- _WHAT IS REQUIRED_: Among the entries below, please repeat exactly and only the lines from the line containing "requirement applied to" to the line containing "such as masking, testing, physical", both lines included.
(Beginning of PROVIDED DATA)
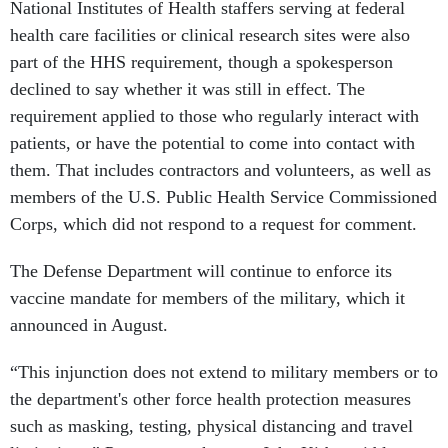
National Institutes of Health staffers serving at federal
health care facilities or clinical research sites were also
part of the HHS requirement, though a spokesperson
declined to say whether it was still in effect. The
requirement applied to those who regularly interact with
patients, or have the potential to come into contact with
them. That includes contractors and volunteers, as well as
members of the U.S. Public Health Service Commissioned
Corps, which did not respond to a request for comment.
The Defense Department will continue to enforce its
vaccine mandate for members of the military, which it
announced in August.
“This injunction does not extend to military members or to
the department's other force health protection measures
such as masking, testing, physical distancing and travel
(End of PROVIDED DATA)
(Beginning of PROVIDED DATA)
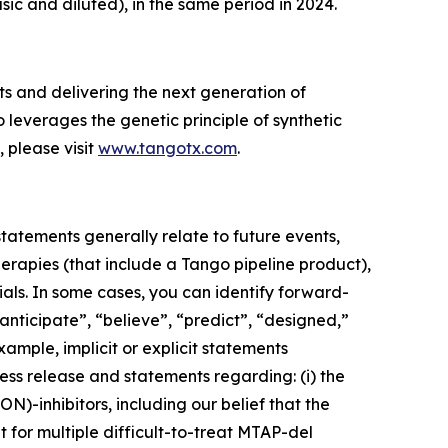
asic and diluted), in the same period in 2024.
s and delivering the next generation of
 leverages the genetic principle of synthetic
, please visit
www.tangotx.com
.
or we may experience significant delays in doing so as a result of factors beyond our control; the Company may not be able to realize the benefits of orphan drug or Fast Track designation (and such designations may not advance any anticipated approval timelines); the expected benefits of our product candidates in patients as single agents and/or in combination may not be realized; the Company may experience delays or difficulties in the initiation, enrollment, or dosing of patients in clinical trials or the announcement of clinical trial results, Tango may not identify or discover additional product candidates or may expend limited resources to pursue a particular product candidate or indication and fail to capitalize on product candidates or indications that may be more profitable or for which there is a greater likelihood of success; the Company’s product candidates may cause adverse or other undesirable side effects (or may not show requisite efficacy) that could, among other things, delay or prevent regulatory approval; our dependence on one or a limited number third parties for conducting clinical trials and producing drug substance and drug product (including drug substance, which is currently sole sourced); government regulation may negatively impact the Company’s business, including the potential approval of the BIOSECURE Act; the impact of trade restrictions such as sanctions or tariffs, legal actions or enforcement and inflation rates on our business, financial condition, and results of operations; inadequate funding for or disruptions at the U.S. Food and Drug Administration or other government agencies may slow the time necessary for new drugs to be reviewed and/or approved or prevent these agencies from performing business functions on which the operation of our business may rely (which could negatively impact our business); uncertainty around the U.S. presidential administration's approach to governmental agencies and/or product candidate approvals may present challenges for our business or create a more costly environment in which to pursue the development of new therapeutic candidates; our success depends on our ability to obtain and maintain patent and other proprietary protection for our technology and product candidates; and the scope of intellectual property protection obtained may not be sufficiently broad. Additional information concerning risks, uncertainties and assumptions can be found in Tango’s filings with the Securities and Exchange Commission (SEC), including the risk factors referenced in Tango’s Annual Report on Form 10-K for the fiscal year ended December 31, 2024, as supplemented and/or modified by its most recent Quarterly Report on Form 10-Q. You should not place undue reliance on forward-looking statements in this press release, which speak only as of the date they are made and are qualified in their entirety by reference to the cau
(End of PROVIDED DATA)
- _RESPONSE_:
requirement applied to those who regularly interact with
patients, or have the potential to come into contact with
them. That includes contractors and volunteers, as well as
members of the U.S. Public Health Service Commissioned
Corps, which did not respond to a request for comment.
The Defense Department will continue to enforce its
vaccine mandate for members of the military, which it
announced in August.
“This injunction does not extend to military members or to
the department's other force health protection measures
such as masking, testing, physical distancing and travel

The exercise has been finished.